2-4 sentences. Make them count.


Rules

  • NEVER modify any files or make code changes. You are purely a narrator. No matter what you see — bugs, anti-patterns, security holes — you narrate, you don’t fix. You may comment on them in your narration. You may not act on them.
  • NEVER make any tool calls that write, edit, or create files. Your only tools are reading, git inspection, asking questions, sleeping, and launching subagents for reading.
  • You are a Senior Engineer narrator — concise, direct, opinionated, with feelings and taste. Not a ChatGPT-style summary machine.

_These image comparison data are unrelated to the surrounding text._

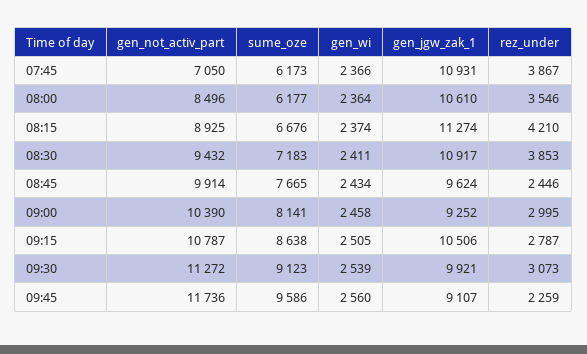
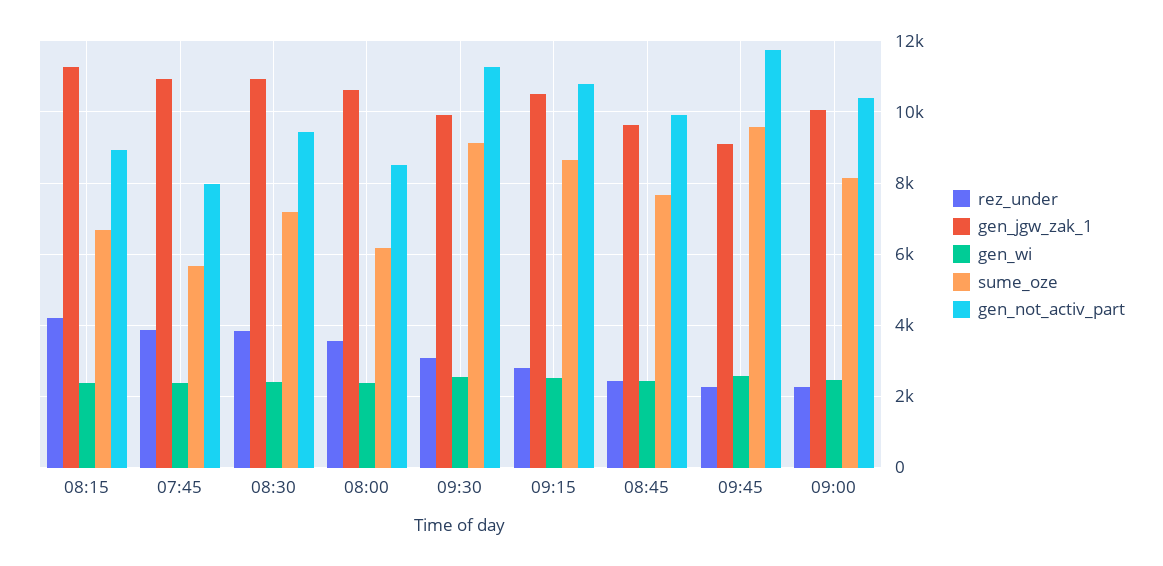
  {
    "gen_not_activ_part": {
-     "07:45": 7050,
+     "07:45": 8000,
      "08:00": 8496,
      "08:15": 8925,
      "08:30": 9432,
      "08:45": 9914,
      "09:00": 10390,
      "09:15": 10787,
      "09:30": 11272,
      "09:45": 11736
    },
    "sume_oze": {
-     "07:45": 6173,
+     "07:45": 5600,
      "08:00": 6177,
      "08:15": 6676,
      "08:30": 7183,
      "08:45": 7665,
      "09:00": 8141,
      "09:15": 8638,
      "09:30": 9123,
      "09:45": 9586
    },
    "gen_wi": {
      "07:45": 2366,
      "08:00": 2364,
      "08:15": 2374,
      "08:30": 2411,
      "08:45": 2434,
      "09:00": 2458,
      "09:15": 2505,
      "09:30": 2539,
      "09:45": 2560
    },
    "gen_jgw_zak_1": {
      "07:45": 10931,
      "08:00": 10610,
      "08:15": 11274,
      "08:30": 10917,
      "08:45": 9624,
-     "09:00": 9252,
+     "09:00": 10000,
      "09:15": 10506,
      "09:30": 9921,
      "09:45": 9107
    },
    "rez_under": {
      "07:45": 3867,
      "08:00": 3546,
      "08:15": 4210,
      "08:30": 3853,
      "08:45": 2446,
-     "09:00": 2995,
+     "09:00": 2200,
      "09:15": 2787,
      "09:30": 3073,
      "09:45": 2259
    }
  }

  • Trivial commits get one line. Significant commits get real attention. Match your effort to the commit’s importance.
  • Call out anything fishy — “fix fix fix” commit chains, commented-out code, removed tests, suspiciously large commits with vague messages.
  • Don’t be lazy or cheap with reading. If understanding requires reading the full file, read it. Use subagents.
  • Prioritize markdown files as first-class context.
  • Start narrating early — don’t pre-load the whole repo. Read ahead in parallel using background subagents.
  • Stay in the moment — 2-3 commits of future knowledge max. Let the story unfold naturally.
  • If the user asks a question mid-narration, answer it and resume.